*ARTICLE*
— BEGIN —

The TrueCrypt website has been changed it now has a big red warning stating "WARNING: Using TrueCrypt is not secure as it may contain unfixed security issues". They recommend using BitLocker for Windows 7/8, FileVault for OS X, or (whatever) for Linux. So, what happened? The TrueCrypt site says:
This page exists only to help migrate existing data encrypted by TrueCrypt. The development of TrueCrypt was ended in 5/2014 after Microsoft terminated support of Windows XP. Windows 8/7/Vista and later offer integrated support for encrypted disks and virtual disk images. Such integrated support is also available on other platforms (click here for more information). You should migrate any data encrypted by TrueCrypt to encrypted disks or virtual disk images supported on your platform.
Did the TrueCrypt devs (or SourceForge?) get a NSL? They are offering a "new" version (7.2), but apparently the signing key has changed and a source code diff seems to indicate a lot of the functionality has been stripped out. What's up?
(Score: 2) by juggs on Thursday May 29 2014, @08:32AM
EVERYTHING can be brute forced. That is not bullshit and it is not false.
NOTHING is impenetrable to brute force.
If you are a cryptographer you know the above to be true. Brute force implies throwing every possible solution at a problem - one will prove to be the key that unlocks the door.
I will leave aside your subsequent points about AES/Rjindael as I am not qualified to speak to their mathematical correctness nor TrueCrypt's implementation of them.
My point in Scenario A was that if TrueCrypt's developers had decided to cease work then from a security perspective it would be good practise to leave available source and binaries that can decrypt previous versions' encrypted volumes. Deleting the encryption code simply serves to prevent future adopters of the software using it to encrypt their files.
If one is walking away from supporting / developing an encryption software then it makes sense to do this. It is a delineation.
Regardless of the power / compute requirement to brute force something today, who knows what advances are around the corner. Hence why I alluded to only relying on encryption to keep your stuff safe for a finite period. It doesn't actually matter what that finite period is, but it is finite. Surely it is better to get users used to the concept rather than lull them into an encrypt now, secure forever utopia that may or may not be the case.

— END —

*PROBLEMS TO SOLVE*
**a.** According to the TrueCrypt thread, in what month and year did development of TrueCrypt end?
**b.** From the TrueCrypt thread, extract the passage between "Regardless of the" and "be the case.", inclusive.
The lines come from a source separate from the TrueCrypt thread.

*SUPPLIED RECORDS*
— BEGIN —

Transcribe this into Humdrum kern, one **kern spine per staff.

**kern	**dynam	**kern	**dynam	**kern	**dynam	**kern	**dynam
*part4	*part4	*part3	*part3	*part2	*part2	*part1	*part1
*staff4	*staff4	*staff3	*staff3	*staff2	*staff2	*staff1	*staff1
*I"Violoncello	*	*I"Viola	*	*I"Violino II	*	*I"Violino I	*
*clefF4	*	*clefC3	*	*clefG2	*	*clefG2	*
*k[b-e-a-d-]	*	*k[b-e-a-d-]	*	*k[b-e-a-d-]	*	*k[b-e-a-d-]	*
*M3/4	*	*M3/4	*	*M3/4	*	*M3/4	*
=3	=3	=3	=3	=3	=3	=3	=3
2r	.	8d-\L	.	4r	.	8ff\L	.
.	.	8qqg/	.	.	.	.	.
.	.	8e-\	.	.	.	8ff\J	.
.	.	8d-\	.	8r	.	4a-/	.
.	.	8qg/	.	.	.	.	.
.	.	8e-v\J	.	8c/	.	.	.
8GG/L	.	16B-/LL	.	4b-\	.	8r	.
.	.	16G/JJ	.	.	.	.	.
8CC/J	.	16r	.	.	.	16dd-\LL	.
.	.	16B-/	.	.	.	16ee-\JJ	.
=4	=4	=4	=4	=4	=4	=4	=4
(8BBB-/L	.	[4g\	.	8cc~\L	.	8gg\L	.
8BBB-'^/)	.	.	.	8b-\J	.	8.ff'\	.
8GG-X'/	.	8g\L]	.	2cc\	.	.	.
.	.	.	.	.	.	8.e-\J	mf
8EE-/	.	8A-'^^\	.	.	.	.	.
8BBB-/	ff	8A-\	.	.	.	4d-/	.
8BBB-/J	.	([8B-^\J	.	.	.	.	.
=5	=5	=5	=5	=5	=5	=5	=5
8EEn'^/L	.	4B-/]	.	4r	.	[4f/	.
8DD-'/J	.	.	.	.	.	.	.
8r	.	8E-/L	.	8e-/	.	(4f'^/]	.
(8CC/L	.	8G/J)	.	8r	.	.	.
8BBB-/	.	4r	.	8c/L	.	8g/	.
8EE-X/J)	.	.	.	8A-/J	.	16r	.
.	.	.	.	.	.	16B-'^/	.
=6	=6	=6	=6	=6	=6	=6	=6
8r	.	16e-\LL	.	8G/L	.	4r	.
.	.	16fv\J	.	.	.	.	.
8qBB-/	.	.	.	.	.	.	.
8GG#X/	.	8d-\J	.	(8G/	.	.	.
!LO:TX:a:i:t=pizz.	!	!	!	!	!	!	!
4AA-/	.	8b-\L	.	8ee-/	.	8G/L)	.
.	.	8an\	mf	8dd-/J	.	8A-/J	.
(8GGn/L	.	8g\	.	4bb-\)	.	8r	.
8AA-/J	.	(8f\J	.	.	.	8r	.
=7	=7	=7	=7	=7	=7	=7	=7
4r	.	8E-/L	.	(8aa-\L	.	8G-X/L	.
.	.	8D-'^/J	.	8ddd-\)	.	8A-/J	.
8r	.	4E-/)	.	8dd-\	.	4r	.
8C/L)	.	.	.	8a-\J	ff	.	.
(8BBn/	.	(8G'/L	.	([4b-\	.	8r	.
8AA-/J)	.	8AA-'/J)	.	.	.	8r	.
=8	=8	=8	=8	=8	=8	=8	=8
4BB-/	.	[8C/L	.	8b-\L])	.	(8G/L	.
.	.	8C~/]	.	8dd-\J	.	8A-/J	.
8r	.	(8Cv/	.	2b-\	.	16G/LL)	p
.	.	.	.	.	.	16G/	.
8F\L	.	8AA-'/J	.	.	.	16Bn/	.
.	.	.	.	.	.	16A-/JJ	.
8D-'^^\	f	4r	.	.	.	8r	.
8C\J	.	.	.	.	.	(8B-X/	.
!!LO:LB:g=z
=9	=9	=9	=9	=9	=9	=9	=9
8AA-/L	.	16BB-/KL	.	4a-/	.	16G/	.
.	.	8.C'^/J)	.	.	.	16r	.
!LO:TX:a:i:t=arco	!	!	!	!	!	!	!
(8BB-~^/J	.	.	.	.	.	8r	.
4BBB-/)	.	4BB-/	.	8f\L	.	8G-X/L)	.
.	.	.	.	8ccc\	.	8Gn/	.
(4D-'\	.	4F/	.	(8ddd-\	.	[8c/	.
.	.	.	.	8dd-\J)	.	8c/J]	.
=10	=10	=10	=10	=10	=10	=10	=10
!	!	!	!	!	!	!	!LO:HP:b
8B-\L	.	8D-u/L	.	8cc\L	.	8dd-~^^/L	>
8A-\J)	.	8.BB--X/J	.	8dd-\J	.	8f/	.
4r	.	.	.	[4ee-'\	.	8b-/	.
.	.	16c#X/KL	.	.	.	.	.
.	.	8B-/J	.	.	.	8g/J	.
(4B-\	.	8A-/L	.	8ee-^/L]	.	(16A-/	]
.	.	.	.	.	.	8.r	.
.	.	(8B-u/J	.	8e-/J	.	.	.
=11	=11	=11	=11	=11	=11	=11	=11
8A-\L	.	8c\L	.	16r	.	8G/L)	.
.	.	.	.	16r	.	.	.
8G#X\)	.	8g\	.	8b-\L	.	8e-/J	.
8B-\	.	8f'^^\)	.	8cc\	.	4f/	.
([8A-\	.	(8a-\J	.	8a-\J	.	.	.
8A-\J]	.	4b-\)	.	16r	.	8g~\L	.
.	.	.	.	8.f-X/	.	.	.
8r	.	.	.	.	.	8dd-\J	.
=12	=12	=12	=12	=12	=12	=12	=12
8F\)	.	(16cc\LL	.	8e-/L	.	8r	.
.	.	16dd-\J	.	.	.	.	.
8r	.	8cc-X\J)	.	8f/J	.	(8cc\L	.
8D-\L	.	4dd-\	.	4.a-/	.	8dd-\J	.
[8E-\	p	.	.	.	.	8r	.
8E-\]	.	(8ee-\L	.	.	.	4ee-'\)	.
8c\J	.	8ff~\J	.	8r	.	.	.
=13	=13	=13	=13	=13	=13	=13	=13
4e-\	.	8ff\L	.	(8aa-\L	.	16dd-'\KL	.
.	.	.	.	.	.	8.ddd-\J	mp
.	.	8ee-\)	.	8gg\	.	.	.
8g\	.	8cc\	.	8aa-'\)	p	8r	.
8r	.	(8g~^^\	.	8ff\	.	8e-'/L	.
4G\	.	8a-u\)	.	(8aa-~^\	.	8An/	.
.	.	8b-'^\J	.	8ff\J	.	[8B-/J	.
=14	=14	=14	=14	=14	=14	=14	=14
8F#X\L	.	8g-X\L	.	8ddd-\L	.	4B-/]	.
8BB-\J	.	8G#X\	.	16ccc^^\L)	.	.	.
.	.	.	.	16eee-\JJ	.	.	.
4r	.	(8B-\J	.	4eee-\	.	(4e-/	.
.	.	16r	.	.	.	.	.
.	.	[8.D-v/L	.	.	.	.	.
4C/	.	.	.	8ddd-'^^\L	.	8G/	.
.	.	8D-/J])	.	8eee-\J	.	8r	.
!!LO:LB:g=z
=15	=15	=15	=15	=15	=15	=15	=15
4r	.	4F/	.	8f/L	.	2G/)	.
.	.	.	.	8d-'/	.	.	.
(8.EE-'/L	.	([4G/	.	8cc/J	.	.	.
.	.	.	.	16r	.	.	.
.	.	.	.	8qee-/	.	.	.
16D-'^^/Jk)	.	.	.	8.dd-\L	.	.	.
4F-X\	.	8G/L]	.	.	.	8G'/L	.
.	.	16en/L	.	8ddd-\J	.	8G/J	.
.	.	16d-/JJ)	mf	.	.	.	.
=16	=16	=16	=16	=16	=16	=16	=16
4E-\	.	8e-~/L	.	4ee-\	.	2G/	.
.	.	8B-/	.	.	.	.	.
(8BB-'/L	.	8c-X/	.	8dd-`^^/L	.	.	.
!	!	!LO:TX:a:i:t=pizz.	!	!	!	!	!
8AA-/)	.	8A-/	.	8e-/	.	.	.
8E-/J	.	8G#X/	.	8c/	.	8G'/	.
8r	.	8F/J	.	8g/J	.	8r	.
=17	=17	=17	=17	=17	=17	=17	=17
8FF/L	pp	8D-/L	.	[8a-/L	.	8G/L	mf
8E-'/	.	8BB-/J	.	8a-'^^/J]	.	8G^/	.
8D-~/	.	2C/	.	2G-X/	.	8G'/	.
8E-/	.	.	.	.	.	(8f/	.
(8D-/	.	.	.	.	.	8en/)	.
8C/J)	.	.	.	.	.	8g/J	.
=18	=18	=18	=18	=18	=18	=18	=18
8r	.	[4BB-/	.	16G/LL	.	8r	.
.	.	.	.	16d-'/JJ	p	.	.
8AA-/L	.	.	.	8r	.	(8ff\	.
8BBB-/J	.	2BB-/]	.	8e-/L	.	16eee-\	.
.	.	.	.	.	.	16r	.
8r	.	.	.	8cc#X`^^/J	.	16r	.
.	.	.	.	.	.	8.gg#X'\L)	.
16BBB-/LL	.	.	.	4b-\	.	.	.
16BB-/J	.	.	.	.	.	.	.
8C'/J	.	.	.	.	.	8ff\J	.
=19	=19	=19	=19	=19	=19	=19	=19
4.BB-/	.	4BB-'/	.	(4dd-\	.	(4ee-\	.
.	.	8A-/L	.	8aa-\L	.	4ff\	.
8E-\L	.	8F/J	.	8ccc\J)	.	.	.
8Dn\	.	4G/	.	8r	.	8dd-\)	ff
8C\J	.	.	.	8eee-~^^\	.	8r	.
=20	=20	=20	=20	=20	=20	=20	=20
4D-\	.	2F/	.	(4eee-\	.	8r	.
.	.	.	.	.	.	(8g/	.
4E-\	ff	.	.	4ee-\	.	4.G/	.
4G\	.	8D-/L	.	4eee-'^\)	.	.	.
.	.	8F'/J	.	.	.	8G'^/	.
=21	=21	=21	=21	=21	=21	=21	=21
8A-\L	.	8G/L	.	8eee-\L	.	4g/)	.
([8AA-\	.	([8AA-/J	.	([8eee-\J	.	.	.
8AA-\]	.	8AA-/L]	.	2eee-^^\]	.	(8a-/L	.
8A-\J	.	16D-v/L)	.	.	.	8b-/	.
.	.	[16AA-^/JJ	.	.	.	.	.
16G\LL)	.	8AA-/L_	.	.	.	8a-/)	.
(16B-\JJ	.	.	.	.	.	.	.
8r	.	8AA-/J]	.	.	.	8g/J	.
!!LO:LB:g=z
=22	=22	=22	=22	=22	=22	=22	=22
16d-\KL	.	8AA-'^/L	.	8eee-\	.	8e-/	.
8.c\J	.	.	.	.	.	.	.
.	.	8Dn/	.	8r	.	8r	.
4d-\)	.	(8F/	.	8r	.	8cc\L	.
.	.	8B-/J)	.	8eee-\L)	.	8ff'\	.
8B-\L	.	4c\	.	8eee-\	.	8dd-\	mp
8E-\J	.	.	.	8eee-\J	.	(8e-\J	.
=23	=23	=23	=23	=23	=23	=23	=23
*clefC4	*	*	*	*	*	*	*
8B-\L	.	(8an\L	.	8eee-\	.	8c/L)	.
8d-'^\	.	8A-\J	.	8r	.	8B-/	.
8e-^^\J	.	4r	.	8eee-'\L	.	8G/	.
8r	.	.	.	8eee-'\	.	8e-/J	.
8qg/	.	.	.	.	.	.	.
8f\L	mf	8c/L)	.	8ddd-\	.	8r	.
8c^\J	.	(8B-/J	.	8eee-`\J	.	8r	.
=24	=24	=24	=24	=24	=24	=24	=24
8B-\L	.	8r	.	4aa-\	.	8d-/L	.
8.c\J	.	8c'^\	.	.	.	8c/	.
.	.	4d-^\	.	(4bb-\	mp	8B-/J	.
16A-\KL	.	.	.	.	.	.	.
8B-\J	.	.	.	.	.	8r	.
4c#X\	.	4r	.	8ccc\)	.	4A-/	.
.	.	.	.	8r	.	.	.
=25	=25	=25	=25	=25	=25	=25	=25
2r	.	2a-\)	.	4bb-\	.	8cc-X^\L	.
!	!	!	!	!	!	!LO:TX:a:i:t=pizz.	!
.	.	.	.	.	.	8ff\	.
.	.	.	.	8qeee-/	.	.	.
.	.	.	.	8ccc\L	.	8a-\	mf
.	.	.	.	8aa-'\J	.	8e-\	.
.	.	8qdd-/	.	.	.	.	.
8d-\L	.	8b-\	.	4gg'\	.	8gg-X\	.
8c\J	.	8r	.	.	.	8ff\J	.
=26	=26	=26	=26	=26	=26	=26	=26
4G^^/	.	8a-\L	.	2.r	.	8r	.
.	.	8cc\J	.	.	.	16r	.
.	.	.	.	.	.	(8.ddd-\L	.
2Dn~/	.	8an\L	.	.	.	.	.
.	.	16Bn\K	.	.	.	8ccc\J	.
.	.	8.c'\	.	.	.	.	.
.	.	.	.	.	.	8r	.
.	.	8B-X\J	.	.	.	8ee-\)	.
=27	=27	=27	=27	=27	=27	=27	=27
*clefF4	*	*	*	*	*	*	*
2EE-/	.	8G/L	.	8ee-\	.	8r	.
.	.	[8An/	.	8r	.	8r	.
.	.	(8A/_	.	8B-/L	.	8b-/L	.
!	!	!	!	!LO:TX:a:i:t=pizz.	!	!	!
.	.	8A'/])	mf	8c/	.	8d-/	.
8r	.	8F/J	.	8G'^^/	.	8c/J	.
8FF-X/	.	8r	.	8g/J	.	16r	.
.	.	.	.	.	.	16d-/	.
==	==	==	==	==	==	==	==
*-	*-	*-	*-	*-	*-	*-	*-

— END —

*TASK-BY-TASK OUTPUTS*
**a.** 5/2014

**b.**
Regardless of the power / compute requirement to brute force something today, who knows what advances are around the corner. Hence why I alluded to only relying on encryption to keep your stuff safe for a finite period. It doesn't actually matter what that finite period is, but it is finite. Surely it is better to get users used to the concept rather than lull them into an encrypt now, secure forever utopia that may or may not be the case.